(DATA):
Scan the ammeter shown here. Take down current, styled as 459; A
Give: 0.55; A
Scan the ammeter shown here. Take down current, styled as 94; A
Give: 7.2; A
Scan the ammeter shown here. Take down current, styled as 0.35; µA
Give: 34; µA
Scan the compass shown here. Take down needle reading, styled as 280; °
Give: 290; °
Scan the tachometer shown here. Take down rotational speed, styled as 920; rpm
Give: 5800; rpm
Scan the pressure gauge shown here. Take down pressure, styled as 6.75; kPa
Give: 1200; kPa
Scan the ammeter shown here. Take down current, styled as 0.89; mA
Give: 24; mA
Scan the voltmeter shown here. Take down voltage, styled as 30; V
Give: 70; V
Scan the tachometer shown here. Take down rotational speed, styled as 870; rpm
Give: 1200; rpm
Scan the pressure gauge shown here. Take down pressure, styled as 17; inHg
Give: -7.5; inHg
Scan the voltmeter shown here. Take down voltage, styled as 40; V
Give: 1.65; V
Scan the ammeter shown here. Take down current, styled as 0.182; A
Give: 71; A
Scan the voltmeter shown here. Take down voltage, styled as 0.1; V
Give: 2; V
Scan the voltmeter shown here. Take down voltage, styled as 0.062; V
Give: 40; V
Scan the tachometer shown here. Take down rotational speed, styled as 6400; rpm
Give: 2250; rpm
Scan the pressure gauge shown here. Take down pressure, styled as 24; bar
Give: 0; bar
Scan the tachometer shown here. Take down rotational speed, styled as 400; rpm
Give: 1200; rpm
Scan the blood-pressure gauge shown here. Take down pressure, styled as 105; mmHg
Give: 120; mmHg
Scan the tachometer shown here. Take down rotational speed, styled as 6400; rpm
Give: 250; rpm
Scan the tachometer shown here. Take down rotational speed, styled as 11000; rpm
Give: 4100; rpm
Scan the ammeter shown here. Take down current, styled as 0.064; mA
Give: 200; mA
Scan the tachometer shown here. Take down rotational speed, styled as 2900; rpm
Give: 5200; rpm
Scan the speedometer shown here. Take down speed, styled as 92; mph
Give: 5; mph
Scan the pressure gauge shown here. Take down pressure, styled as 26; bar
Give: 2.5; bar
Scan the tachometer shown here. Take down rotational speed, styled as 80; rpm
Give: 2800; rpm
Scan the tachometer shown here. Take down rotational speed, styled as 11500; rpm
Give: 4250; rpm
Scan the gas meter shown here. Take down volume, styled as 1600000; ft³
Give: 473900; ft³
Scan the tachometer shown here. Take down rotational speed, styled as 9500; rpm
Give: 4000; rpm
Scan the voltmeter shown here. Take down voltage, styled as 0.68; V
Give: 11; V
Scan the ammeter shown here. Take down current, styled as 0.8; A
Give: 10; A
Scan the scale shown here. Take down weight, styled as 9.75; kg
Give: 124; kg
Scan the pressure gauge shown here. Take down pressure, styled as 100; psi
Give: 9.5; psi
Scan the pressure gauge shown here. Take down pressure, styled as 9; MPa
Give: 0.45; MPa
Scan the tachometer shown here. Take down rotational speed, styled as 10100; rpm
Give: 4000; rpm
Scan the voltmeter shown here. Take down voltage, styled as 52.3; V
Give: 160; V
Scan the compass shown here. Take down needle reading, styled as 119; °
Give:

(REQUIRED WORK): Locate each line in the material that contains the string "voltmeter", and copy those lines in full.

(OUTPUT OF THE EXERCISE):
Scan the voltmeter shown here. Take down voltage, styled as 30; V
Scan the voltmeter shown here. Take down voltage, styled as 40; V
Scan the voltmeter shown here. Take down voltage, styled as 0.1; V
Scan the voltmeter shown here. Take down voltage, styled as 0.062; V
Scan the voltmeter shown here. Take down voltage, styled as 0.68; V
Scan the voltmeter shown here. Take down voltage, styled as 52.3; V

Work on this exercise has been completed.